ただ、デザイン画を何枚も見て、庵野さんの小さい字で書かれた指示を見ているうちに「あ、この人って怪獣とか好きなんだな」ということが伝わってきて、一方的な親近感を持った。そのことはよく覚えている。

そして編集サイドから自分に妙な仕事が回ってきた。
編集部が「庵野監督にメッセージを」とか雑誌でいったらしくあのテレビ版の最終回を見たファンから段ボール単位でお便りが来ているという。当時はネットはそれほど普及していなかった。

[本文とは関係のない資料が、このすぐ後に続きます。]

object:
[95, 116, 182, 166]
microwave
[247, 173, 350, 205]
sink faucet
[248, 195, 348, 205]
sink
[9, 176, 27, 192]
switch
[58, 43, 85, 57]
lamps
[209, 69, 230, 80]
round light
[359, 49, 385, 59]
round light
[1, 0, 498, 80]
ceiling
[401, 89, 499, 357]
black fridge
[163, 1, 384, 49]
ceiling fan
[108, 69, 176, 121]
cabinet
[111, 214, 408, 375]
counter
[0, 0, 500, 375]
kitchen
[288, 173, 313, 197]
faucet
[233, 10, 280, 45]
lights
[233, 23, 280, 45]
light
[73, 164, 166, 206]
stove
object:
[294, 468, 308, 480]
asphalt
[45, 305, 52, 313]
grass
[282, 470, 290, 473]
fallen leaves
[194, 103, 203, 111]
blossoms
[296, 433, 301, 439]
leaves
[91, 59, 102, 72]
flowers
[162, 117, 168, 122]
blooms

リアルタイムで見ている中学生とかなら尚更か。
それを「開封して読んで、面白いものをムックに載せるから打ち出してくれ」という。これが俺の仕事。
仕事なので引き受けた。
そっか…、みんな庵野さんに出したつもりなのに…、俺なんかに読まれたしまうのか。少し悲しくなったし、罪悪感もあった。しかし仕事なのでやった。

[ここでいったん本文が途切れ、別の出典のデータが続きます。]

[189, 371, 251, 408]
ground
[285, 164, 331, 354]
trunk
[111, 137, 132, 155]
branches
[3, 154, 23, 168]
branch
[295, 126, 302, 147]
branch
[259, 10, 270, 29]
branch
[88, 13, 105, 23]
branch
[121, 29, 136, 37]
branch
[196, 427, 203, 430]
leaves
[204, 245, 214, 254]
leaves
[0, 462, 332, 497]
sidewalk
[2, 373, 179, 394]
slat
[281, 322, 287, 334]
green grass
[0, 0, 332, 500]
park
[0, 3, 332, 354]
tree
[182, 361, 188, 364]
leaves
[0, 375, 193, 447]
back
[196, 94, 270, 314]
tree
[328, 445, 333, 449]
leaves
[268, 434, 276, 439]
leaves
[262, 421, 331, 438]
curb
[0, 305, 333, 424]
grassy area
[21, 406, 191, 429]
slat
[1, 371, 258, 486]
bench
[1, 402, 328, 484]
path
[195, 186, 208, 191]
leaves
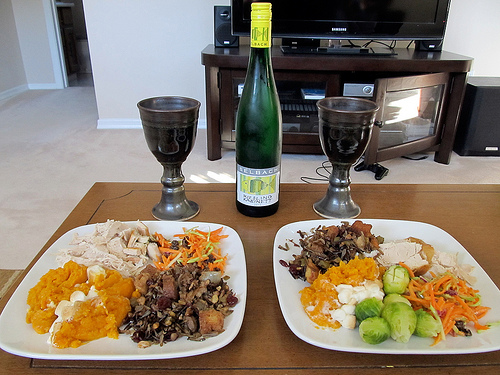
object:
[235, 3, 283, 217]
bottle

編集側から「開封のとき、気をつけてくださいね」といわれた。その理由はすぐわかった。カミソリである。
まさか、と思ったら数百通(いや千を超えていたのかなあ。記憶曖昧)のなかに一通だけカミソリがあった。古風すぎて少し感心した。感心するな。
賛否両論だった。圧倒的に否が多かったけどね。
「あんな終わり方じゃシンジ君もレイちゃんもかわいそうです」という中学生女子の手紙(本人が描いたであろう登場人物のイラスト付き)を読んでいると切なくなった。
「みんなエヴァが大好きなんだなあ。この人たちの悲しい気持ちが少しでも癒えるような本を作れたら」と(当時の自分は思っていたような気がする)。
しかしそれどころではなかった。賛否という対立の谷間に咲いた一輪の花。「狂」というカテゴリの人たちが何人かいたからだ。
いまでも覚えている。
「あの作品は自分が考えたもので盗作です」
「エヴァは地球の今後の未来を予言しているアニメなので政府はその警告に従うべき」
「あのアニメは地球ゴマの理論によって作られているが、その理論を完成させたのは自分だ」などなど。
困った。本気で困った。こんなの載せられる訳ないだろ。しかしその人たちの狂っているけど必死な文章は妙に味わいが深く(所詮自分が庵野さんじゃないからそう感じたのかも。直接来たらかなり嫌だと思う)、何度も読んでしまった。一人、16色ボールペンか何かを使ったのか、一文字ずつ違う色で長文の手紙を書いてきた人もいた。あれは読みにくかった。字も読みにくけりゃ内容も。
結局、その手紙は仕事が終わってから編集部に返した。
庵野さんがそれを読んだのかは知らない。
ただ当時の自分はこの時にエヴァそのものではなく「エヴァに情熱を注ぐ人たち」に興味を持った。それは現実として俺の人生に関わってくる。